Subgroup analyses will be conducted by age, gender, pre-COVID-19 and post-COVID-19 pandemic, cause of death, CKD/dialysis status (eg, non-dialysis, haemodialysis, peritoneal dialysis and kidney transplantation), country, region and income based on World Bank country classifications (eg, low, lower-middle, upper-middle and high income). We will perform meta-regression to identify potential explanations for the observed between-study heterogeneity.

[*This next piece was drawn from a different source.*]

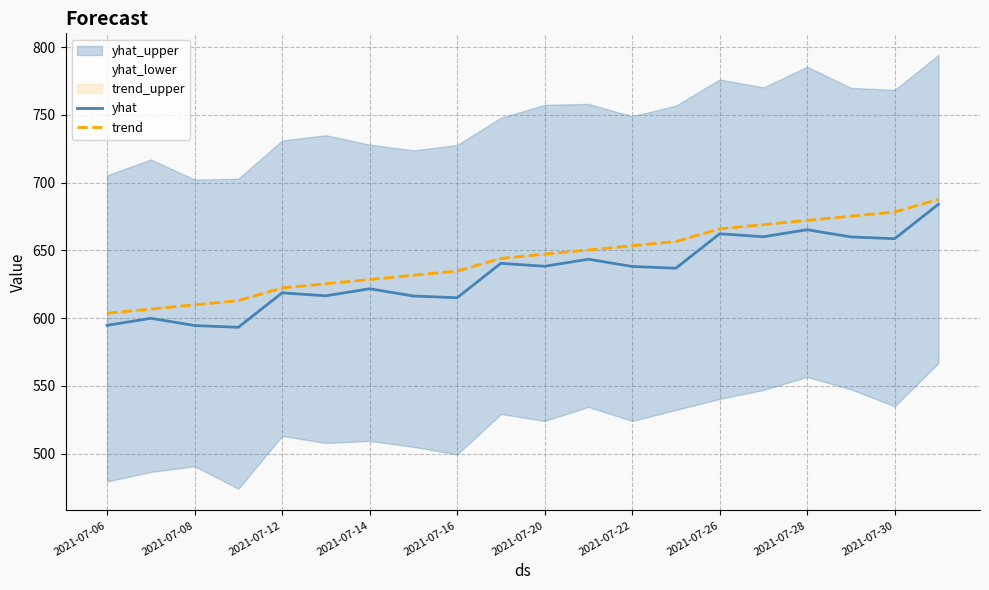

What is the lowest value of the trend series?

603.6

Patient and public involvement
This is a study protocol for a systematic review, which does not require patient involvement. No additional patient data will be collected during the study.
Timeline
We plan to collect and organise our data between April and August 2023 and plan to analyse our data and compile the results from September to December 2023. From January to June 2024, we will engage in knowledge translation activities to disseminate our findings to the public (figure 2).
Ethics and dissemination
A systematic review involves analysing existing data from previously published studies. Thus, ethical approval is not required. Our findings will be published in an open-access peer-reviewed journal and presented at scientific conferences.
Discussion
Global data on the risk and trend in mortality in patients with CKD across the spectrum is limited particularly for patients on KRT. Events in recent years including the COVID-19 pandemic have led to an alarming rate in mortality risk among patients living with CKD, dialysis or transplant. The overarching goal of this review is to provide a comprehensive global overview of mortality burden and trends over time among patients living with various forms of kidney diseases using data available in electronic databases as well as national and regional databases around the world. This can provide a broader view of mortality, particularly for dialysis patients, who tend to have more organised data registries. In addition to examining the temporal trend in all-cause mortality, our analysis will explore changes in mortality rates during the COVID-19 pandemic, CKD-related mortality and other factors associated with mortality among patients with CKD. By understanding the mortality rate and causes of death in patients with CKD, healthcare providers and policymakers can identify areas for improvement in the management and prevention of CKD and its complications. This knowledge can also aid in the development of targeted interventions to reduce mortality and improve the quality of life of this patient population. Moreover, studying mortality trends from 1990 can provide insights into the effectiveness of current treatments and healthcare policies and guide the development of future research and healthcare strategies.